Calling a spade an operational failing
One story this week betrayed the lengths some firms will go to save face when they are exposed for treating their customers shabbily.
On Tuesday we reported on the £610,000 fine dished out to GE Capital Bank for failing to stick to Financial Services Authority rules on the sale of payment protection insurance.
The fine was significant because GECB is behind the card protection policies that are sold alongside store cards from some of the High Streets’ biggest names. Asda, BHS, and House of Fraser are among those that sell GECB card protection policies with their store cards.
The fine was announced in an FSA statement and quickly seized upon by the media.
In it, the FSA explained that GECB had not provided important information that customers needed in order to decide if they should take the card protection.
Reports, including ours, identified that the failure to disclose this information could lead to mis-selling of these insurance polices and that card holders might be entitled to compensation.
At this point, the GECB counter-attack swung into action. A note was quickly sent out to offending journalists insisting that ‘the FSA news release and its Final Notice makes it clear that the fine relates to non-compliance. At no point do they say we have mis-sold policies.’
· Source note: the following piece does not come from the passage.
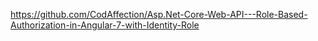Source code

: https://github.com/CodAffection/Asp.Net-Core-Web-API---Role-Based-Authorization-in-Angular-7-with-Identity-Role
You can understand why GECB would want to distance themselves as far as possible from accusations of mis-selling. ‘Mis-selling’ is the Indian sign for financial companies – the buzzword applied to faceless corporations that use underhand sales techniques to push costly products onto the public.
So why were so many in the press quick to brand this a case of mis-selling? Shouldn’t we have stuck to the line favoured by GECB that the offence here was ‘operational failings…regarding compliance with new regulations governing the sale of insurance’?
Well, the FSA took its decision to fine GECB after investigating how policies were sold.
The Final Notice issued by the FSA explains how retail assistants - that’s the staff behind the counter in stores like Topshop and Miss Selfridge – were paid incentives to sell these insurance policies. Incentives were paid whether sales were within the rules or not.
The sales assistants were supposed to draw customers’ attention to important policy details that would help them decide if the insurance was for them or not. GECB’s own assessment of this process in 2005 showed that between 57% and 76% of sales assistants were not doing this.
That year there were 5000 complaints about card protection sales.
But not all policies were sold face-to-face by staff inside the stores. About 5% of sales were made over the phone by GECB staff who would ring people who had taken store cards but had chosen not to take the insurance.
These calls were monitored by GECB for 25 weeks. Of 2,517 calls monitored, 1,761, or 70%, failed to stick to the firms’ own rules for selling the insurance. In 13 of the 25 weeks the failure rate was more than 90%.
The FSA themselves listened to 196 recorded sales calls. Every one of the 196 breached FSA rules for selling PPI, and most breached the rules more than once. Telesales staff provided false information – for example that the insurance had only four exclusions when in fact there were 12 – and some failed to get explicit consent from the customer before the insurance was applied.
GECB sold around 850,000 polices according to these practices. But please remember, at no point did the FSA say they have mis-sold polices.